Why Are We Mapping?

I received an e-mail recently from a teacher who contacted me with a concern that I have heard more than once. The main content of her e-mail read:
 
My district has had us writing personal maps now for three years. Each month we are told to make sure our maps are up to date, but no one looks at the maps. It is busy work to me. Please tell me how this is helping my students get better at learning.
 
This teacher has a valid concern. No one should be creating a map simply to create a map. As she pointed out, having a map does not all of a sudden in isolation improve learning. Without thoughtful teacher and administrative pre-planning (prologue) that outlines a strategic action plan that includes direction concerning why we are mapping, the potential for the positive impacts curriculum mapping can have are lost. Critical to implementation is the realization that what improves learning over time is teacher engagement focused on recursive analyzing (questioning) of three components—curriculum design (curriculum maps) plus instructional practices and strategies (instructional/lesson plans) plus assessments (formative, summative, common)—based on issues, concerns, and/or bright spots.
Just as action research asks a teacher or teachers to recursively formulate a question, plan, implement, gather, and analyze, teachers engaged in ongoing curriculum work can incorporate not only the maps themselves, but incorporate the search and report features within a mapping system to aid in individual or collaborative research, PLC focus/goal, etc.
 
While collaborative Essential Maps and Consensus Maps are critical for ensuring vertically articulated curriculum-learning focuses, equally important is the ongoing operational evidence of each teacher in his or her classroom based upon the agreed-upon essential and consensus learning requisites.

Jacobs (1997) comments:

 
Curriculum mapping is a procedure for collecting data about the actual curriculum in a school district using the school calendar as an organizer. Data are gathered in a format that allows each teacher to present an overview of his or her students’ actual learning experiences. The fundamental purpose of mapping is communication. (p. 61, emphasis added)
 
The communication Jacobs refers to can become tainted if one or more teachers do not maintain their personal Projected/Diary Maps on a monthly basis to ensure the mapping system’s database accurately reflects the here and now learning of the current academic year.
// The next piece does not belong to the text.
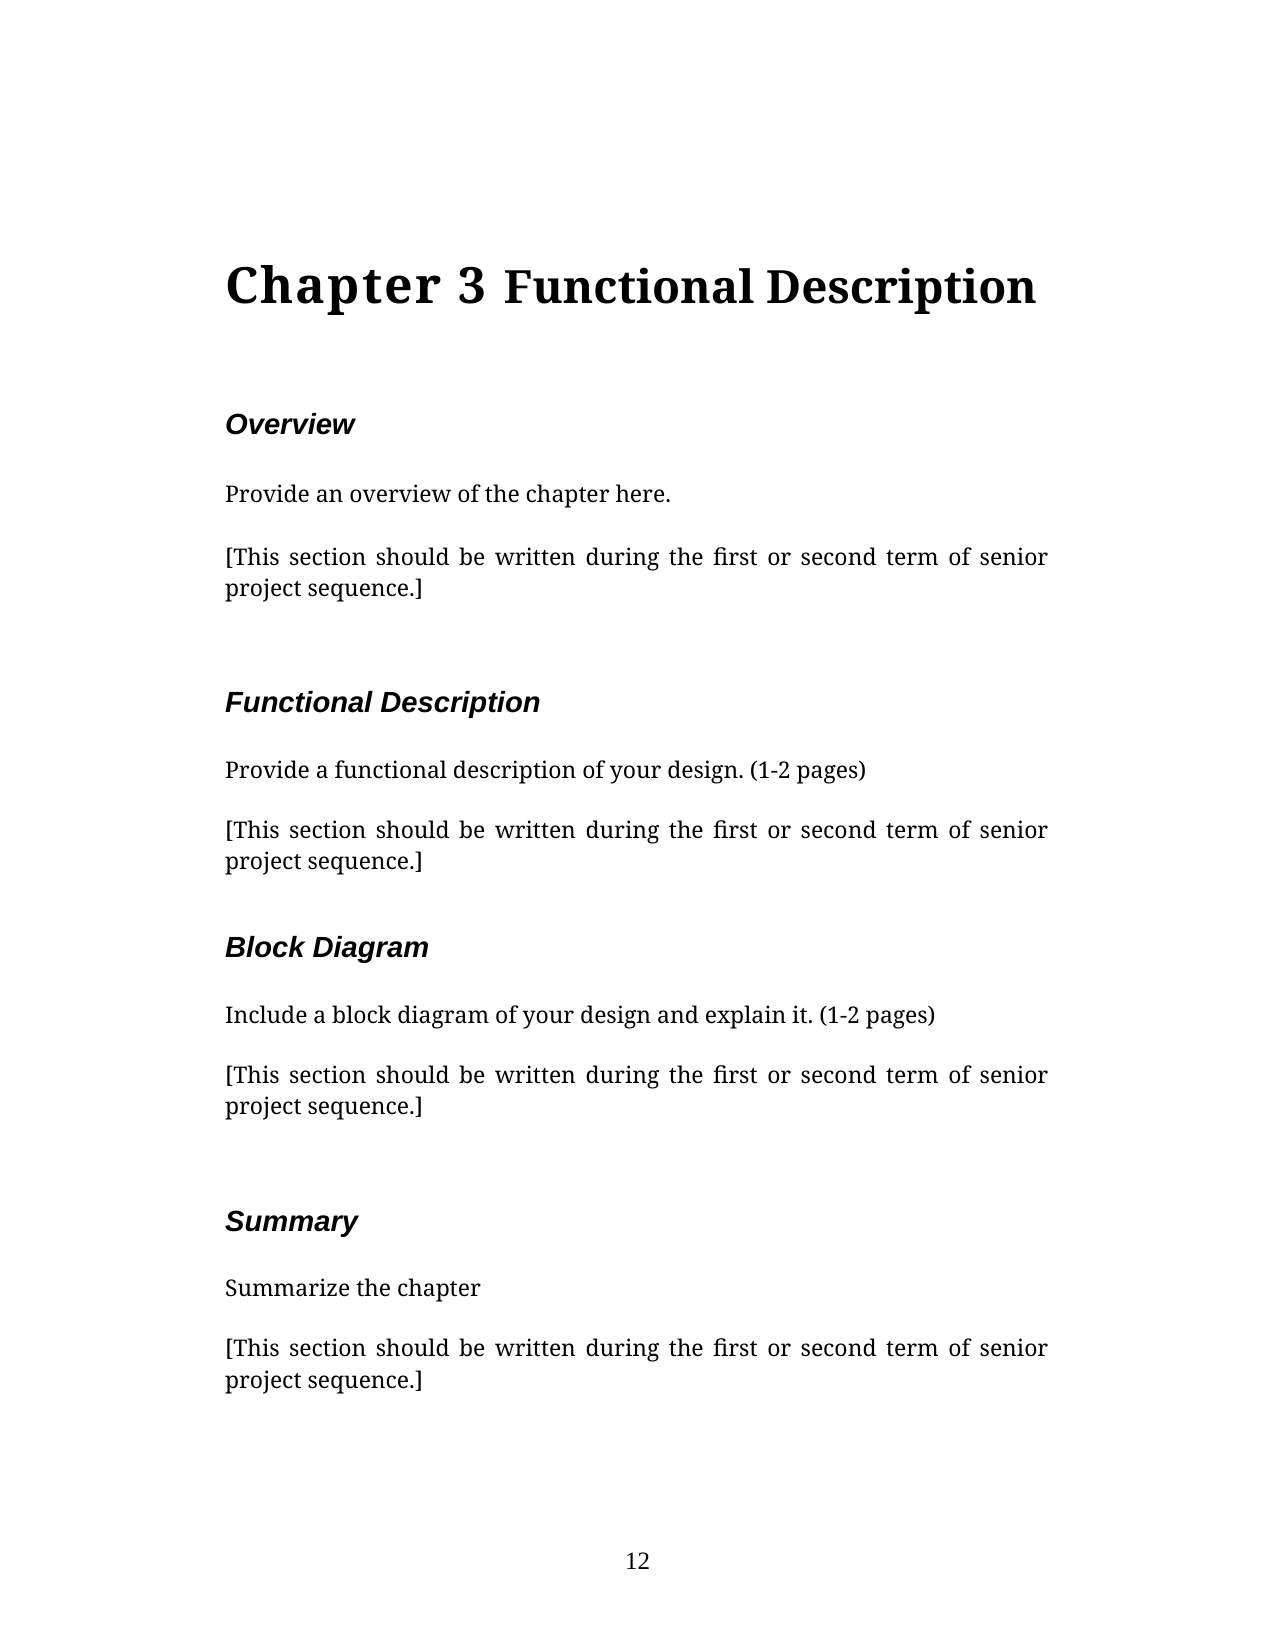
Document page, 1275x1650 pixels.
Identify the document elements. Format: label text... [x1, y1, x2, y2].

If the map data is not accurate, the search and report features’ results will be invalid or skewed and can cause inappropriate decision making when conducting reviews.

If teachers are not trained and coached in how to use the operational-data Diary Map units for inquiry, just having maps will be as this teacher shared, meaningless and minimizes the intent of mapping and the maps as tools for aiding in improving students’ academic learning and teachers’ professional learning.